Why women’s stories are important
When I was a child of seven or eight years of age, I used to sit alone and tell stories to myself about myself and other people around me, in the family, or outside the family or wherever I went, in the streets, in the fields, in school, or other places. I talked to myself about what I saw and heard, and what I felt and thought. Nobody asked me to speak about myself. Nobody was interested to know what went on in my mind. Everybody around me in the family was more important than I was. The most important person was my father. He was the one who told stories about his life and what went on in his work, and in the country as a whole. He used to sit on the balcony in the afternoons and talk all the time. We children listened, admiring him. My mother listened too, sometimes she spoke or asked questions. My older brother used to sit next to my father, who looked at him most of the time while speaking. Sometimes my father and brother spoke together and we listened to them.
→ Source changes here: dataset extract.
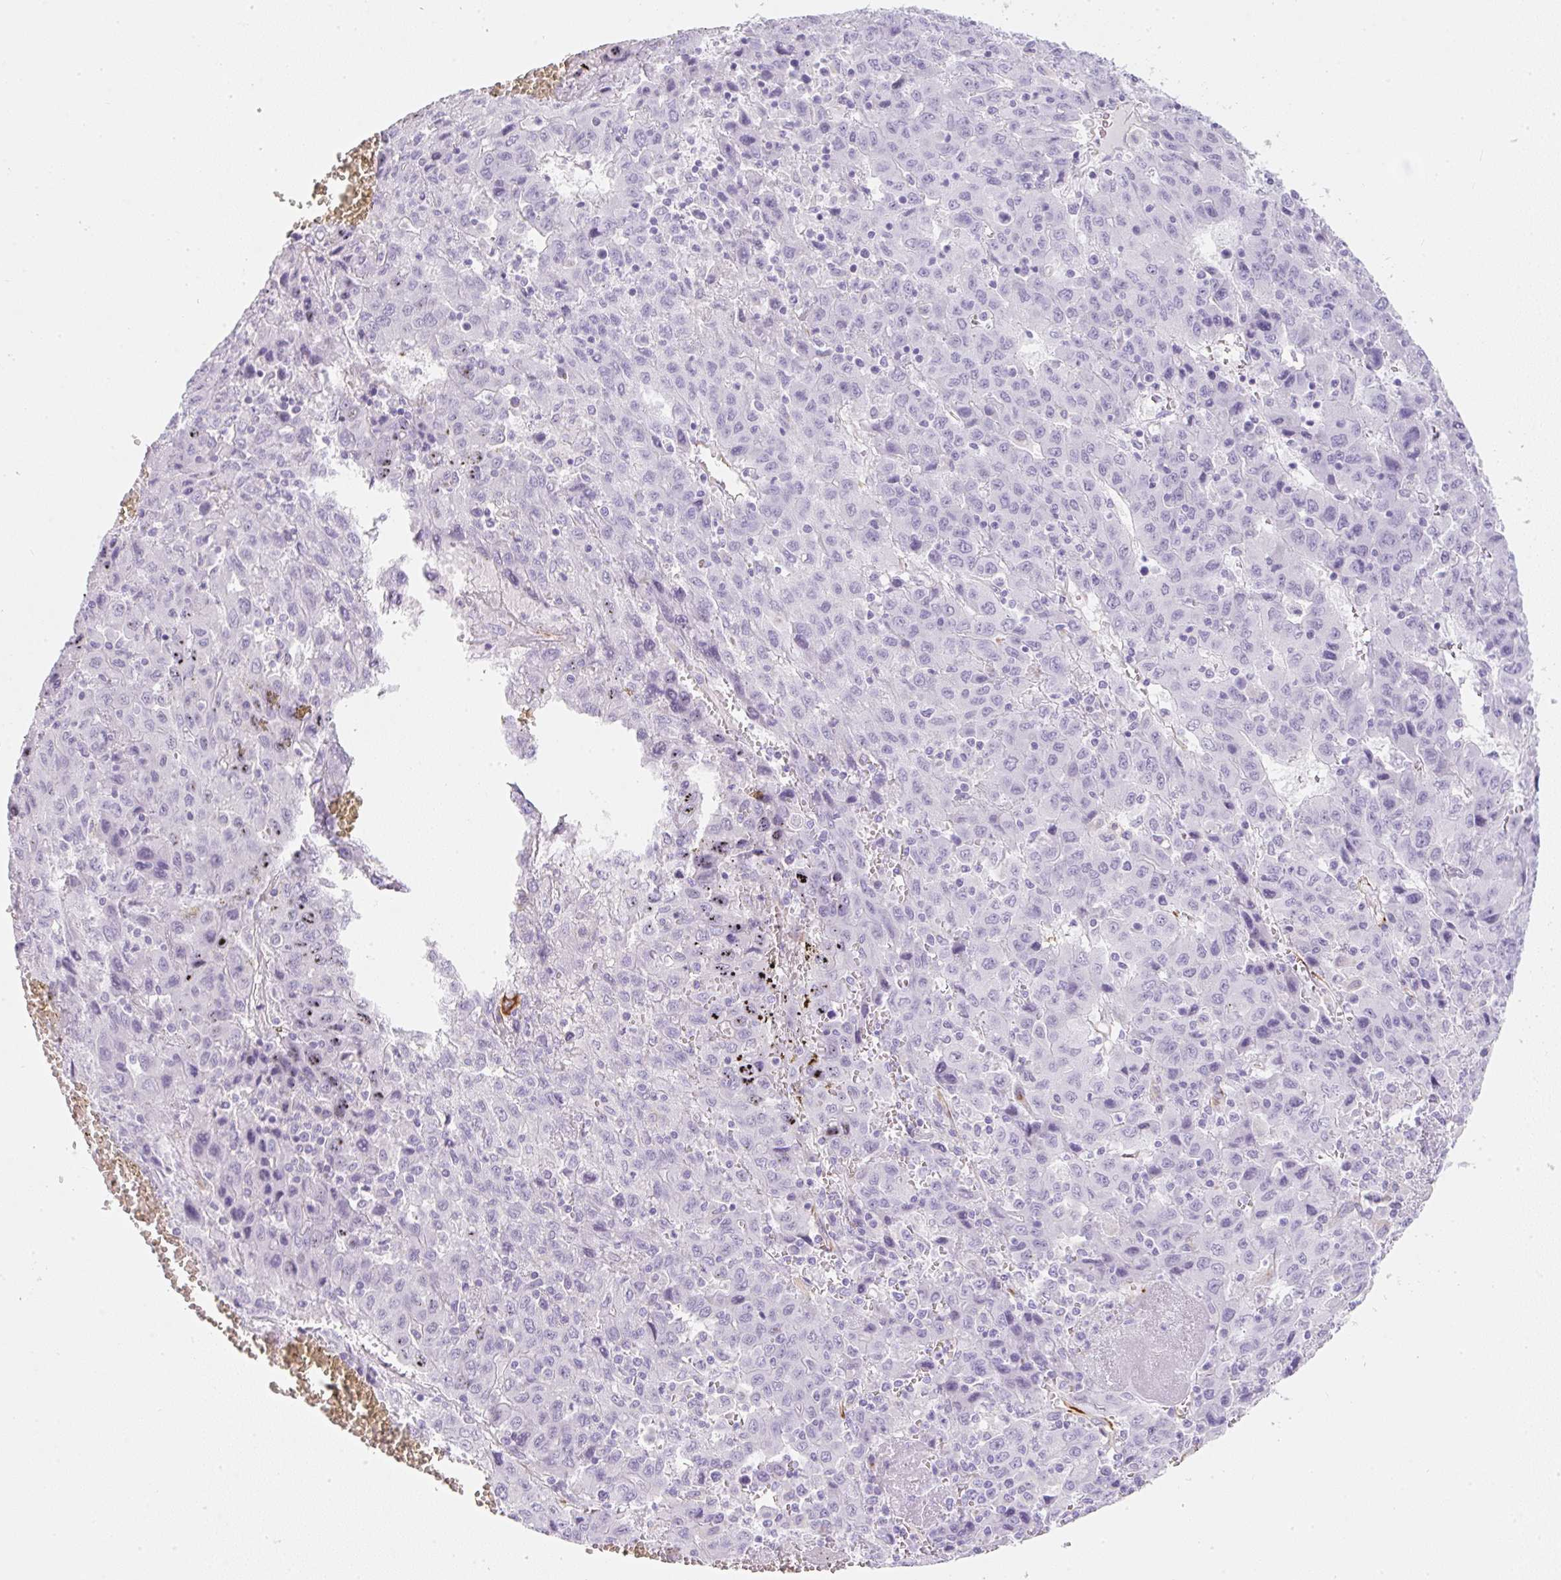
{"staining": {"intensity": "negative", "quantity": "none", "location": "none"}, "tissue": "liver cancer", "cell_type": "Tumor cells", "image_type": "cancer", "snomed": [{"axis": "morphology", "description": "Carcinoma, Hepatocellular, NOS"}, {"axis": "topography", "description": "Liver"}], "caption": "A photomicrograph of human liver cancer is negative for staining in tumor cells.", "gene": "ZNF689", "patient": {"sex": "female", "age": 53}}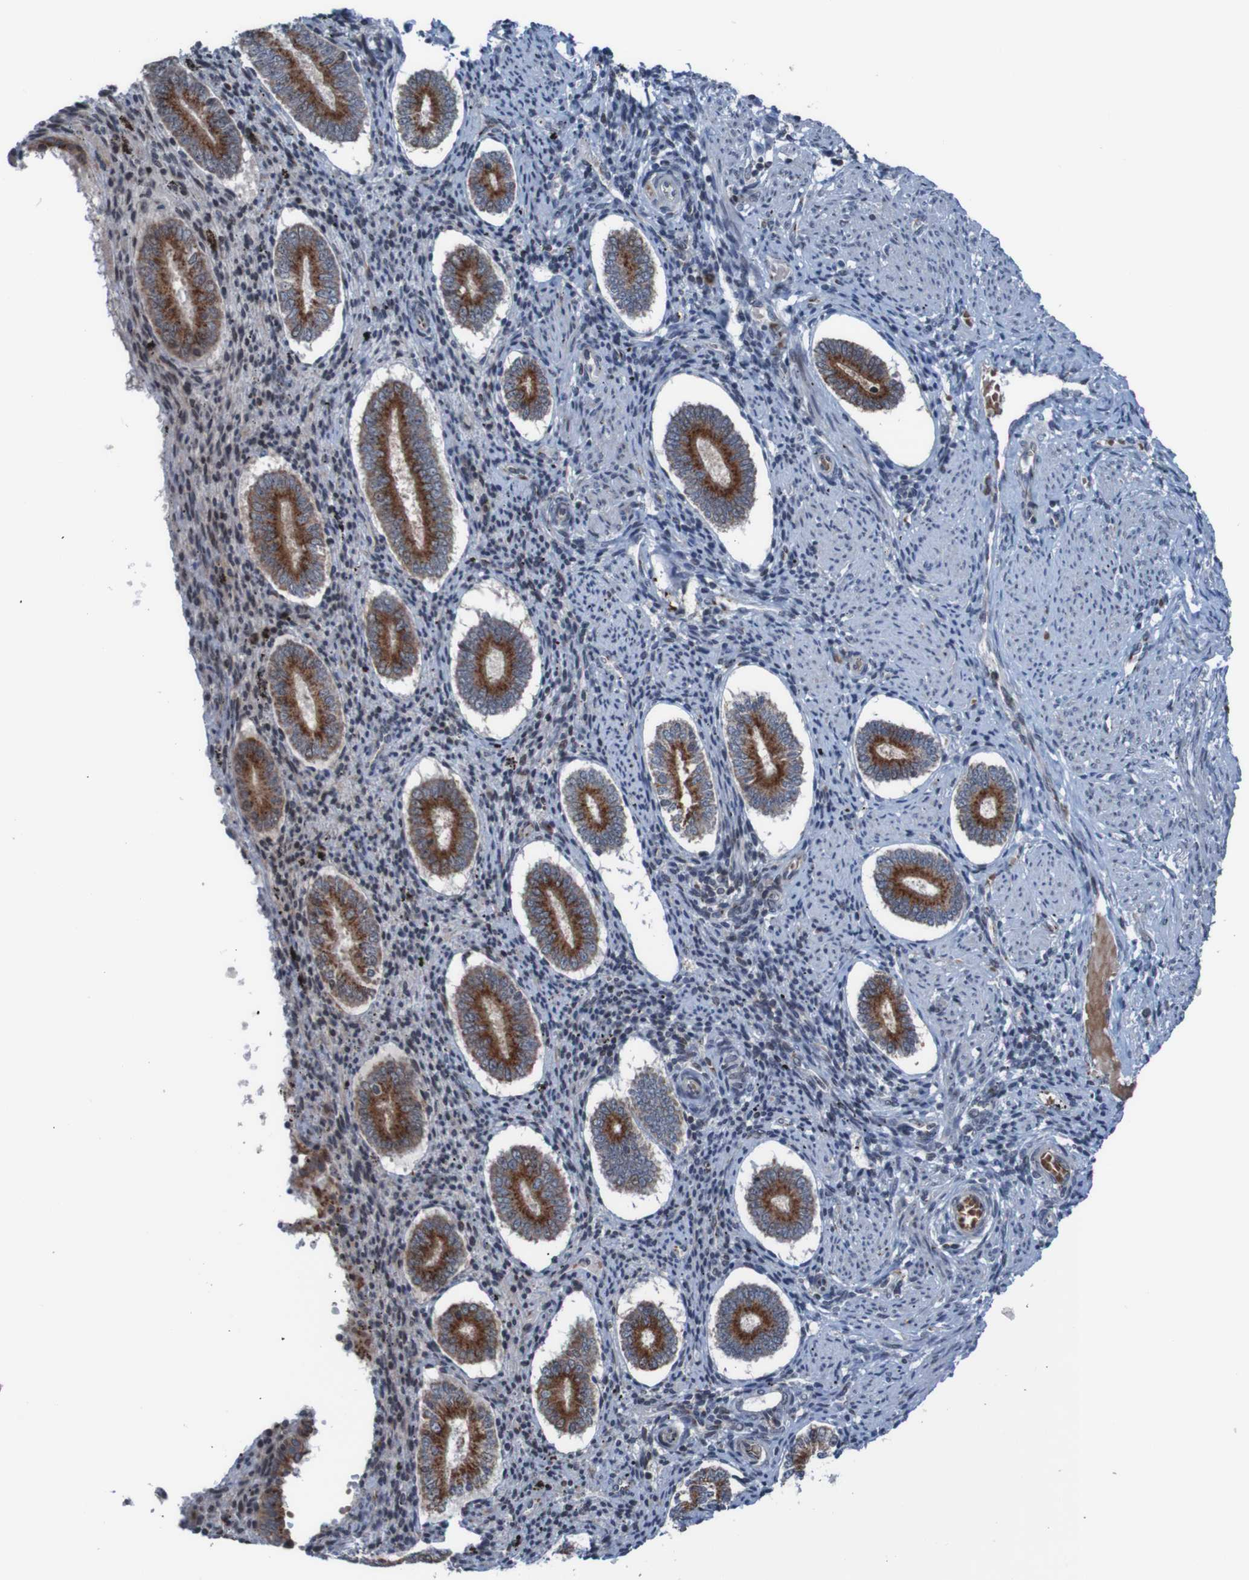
{"staining": {"intensity": "negative", "quantity": "none", "location": "none"}, "tissue": "endometrium", "cell_type": "Cells in endometrial stroma", "image_type": "normal", "snomed": [{"axis": "morphology", "description": "Normal tissue, NOS"}, {"axis": "topography", "description": "Endometrium"}], "caption": "Human endometrium stained for a protein using immunohistochemistry exhibits no expression in cells in endometrial stroma.", "gene": "UNG", "patient": {"sex": "female", "age": 42}}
Most of the stories were about King Farouk, The Prime Minister, Allah God, Prophet Mohammed, Sheikh El Azhar, the Holy Koran, my father’s boss: the headmaster, my grandfather or any other important man.
At that time, during the Second World War, in the forties of the Twentieth Century, Hitler was a hero to King Farouk and many other men in Egypt. They wanted to get rid of the brutality of British Colonialism. My father did not like Hitler, but to him Germany looked less evil than Britain. In my primary school, the teacher asked us to write a story about King Farouk’s birthday on the eleventh of February. I hated the king passionately. I heard from my father that he was a womanizer and a corrupt man, collaborating with foreign colonizers and rich, feudal capitalist Egyptians to oppress and exploit the poor peasants and workers. I could not write what I thought about Farouk the king. I was full of fear of the King and God and the Government. Every morning in school we sang the ‘Holy Three’ together in one sentence ‘Allah, Al Watan, Al Malek’ (God, Fatherland, King). Instead of the story about Farouk, I wrote a story about myself as a girl. It was easier for me to write about my life, and my humiliation as a female, how my brother received more attention and rights than me, though I was better than him in school. Also I worked at home to help my mother with cooking and cleaning. My brother did not work at home. He was served like my father; like a king.
I was secretly rebelling against divine injustice. My grandmother told me that God prefers boys to girls. I asked her why? She said because it is written in the Koran.
I asked her: ‘Who wrote the Koran?’ She said: ‘God wrote the Koran’. I said ‘God must be just or I will not believe in him.’ ‘Shut up you bad girl,’ my grandmother said.
I shut up, but I opened a secret notebook to write my bad thoughts. To speak to God and ask Him why He is not just; why He prefers boys to girls.
The first story I wrote in that secret dairy was entitled ‘A Memoir of A Child Called Soad.’ I was thirteen years old and in high school in the year 1944. Writing this story liberated me somehow. I vented my anger on paper, in my own words. I rebelled against human and divine injustices. Writing my story, and publishing it afterwards, made my very private story universal. Many women in many countries shared my story. All of them have, more or less, a similar story in different languages, histories, religions, philosophies, cultures, and political and economic systems.
We live in one world (not three worlds) dominated by the same capitalist, patriarchal, military, religious, racist system. To share our stories empowers us, gives us more confidence in ourselves, more capability and knowledge, more ways to increase our awareness, to unveil our minds, and develop our own methods to organize together, locally and globally (glocally), in order to change the system, to end colonialism, imperialism, capitalism and patriarchy, to realise gender equality, real democracy, justice, freedom, peace and dignity for all humans, regardless of differences.
Our shared stories as women unite us, and unity is power. We cannot fight divine and human injustices without both powers: Unity and Knowledge.